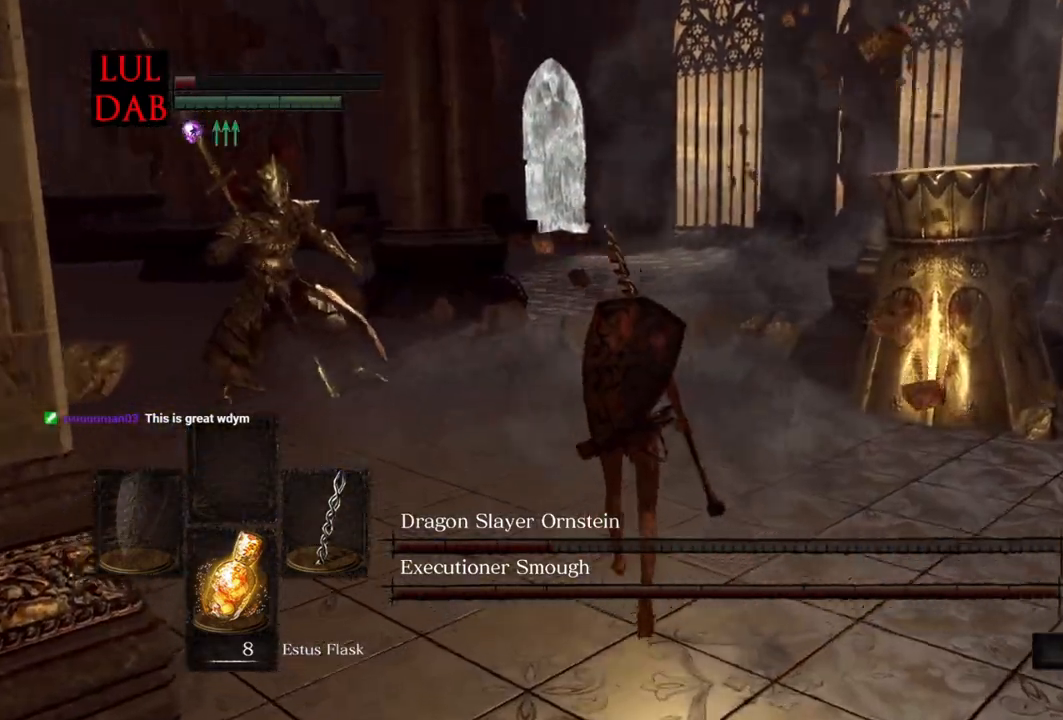
{"dt_ms": 500, "buttons": [], "left_stick": "up", "events": []}
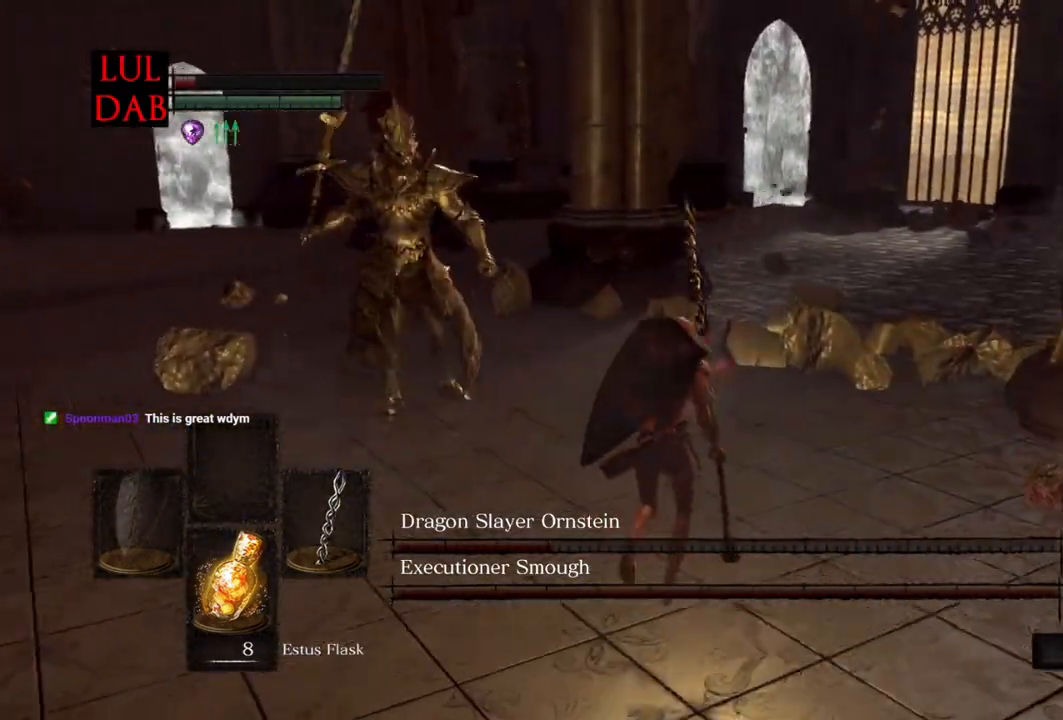
{"dt_ms": 1000, "buttons": [], "left_stick": "up-left"}
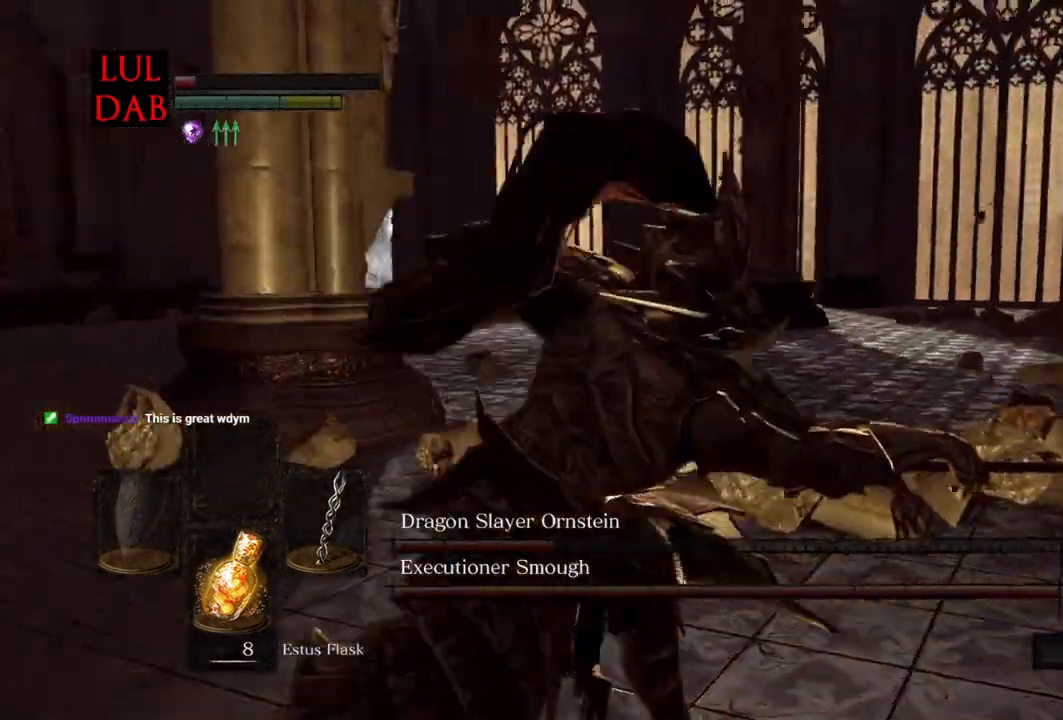
{"dt_ms": 500, "buttons": [], "left_stick": "down", "events": [[33, "left_stick", "down-left"], [183, "left_stick", "down"]]}
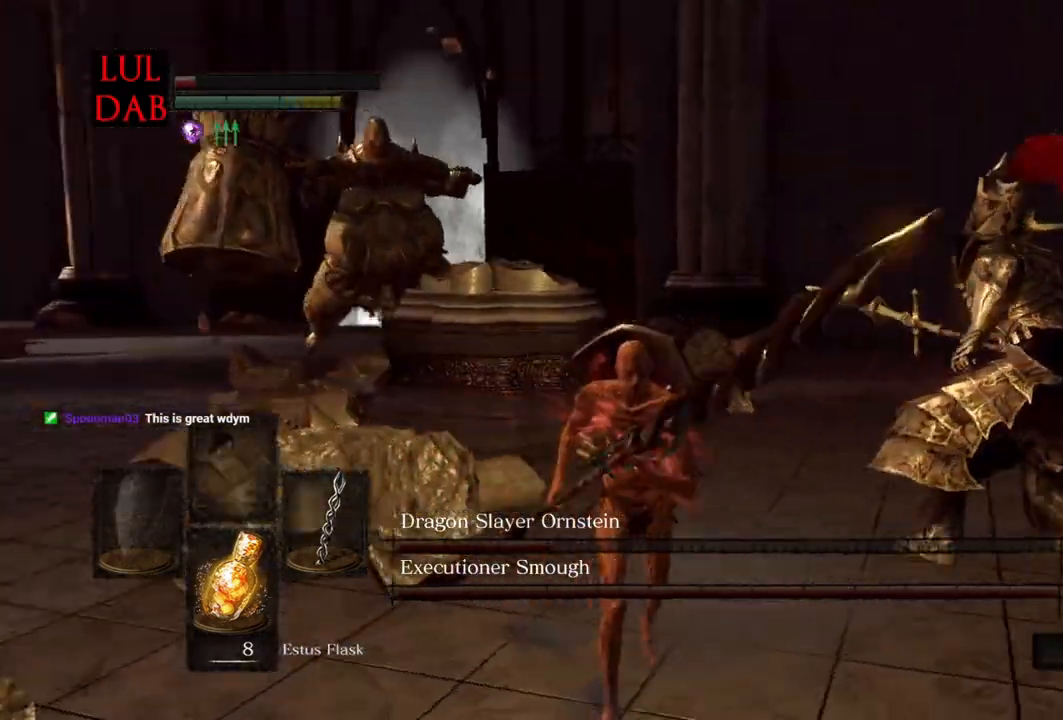
{"dt_ms": 500, "buttons": [], "left_stick": "up-right", "events": [[100, "left_stick", "down-right"], [217, "R1", "down"], [300, "left_stick", "up-right"], [367, "R1", "up"]]}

Task to complete
When an image appears in the data, skip it and output the rest exactly.

Exercise response
{"dt_ms": 500, "buttons": [], "left_stick": "up", "events": []}
{"dt_ms": 1000, "buttons": [], "left_stick": "up-left"}
{"dt_ms": 500, "buttons": [], "left_stick": "down", "events": [[33, "left_stick", "down-left"], [183, "left_stick", "down"]]}
{"dt_ms": 500, "buttons": [], "left_stick": "up-right", "events": [[100, "left_stick", "down-right"], [217, "R1", "down"], [300, "left_stick", "up-right"], [367, "R1", "up"]]}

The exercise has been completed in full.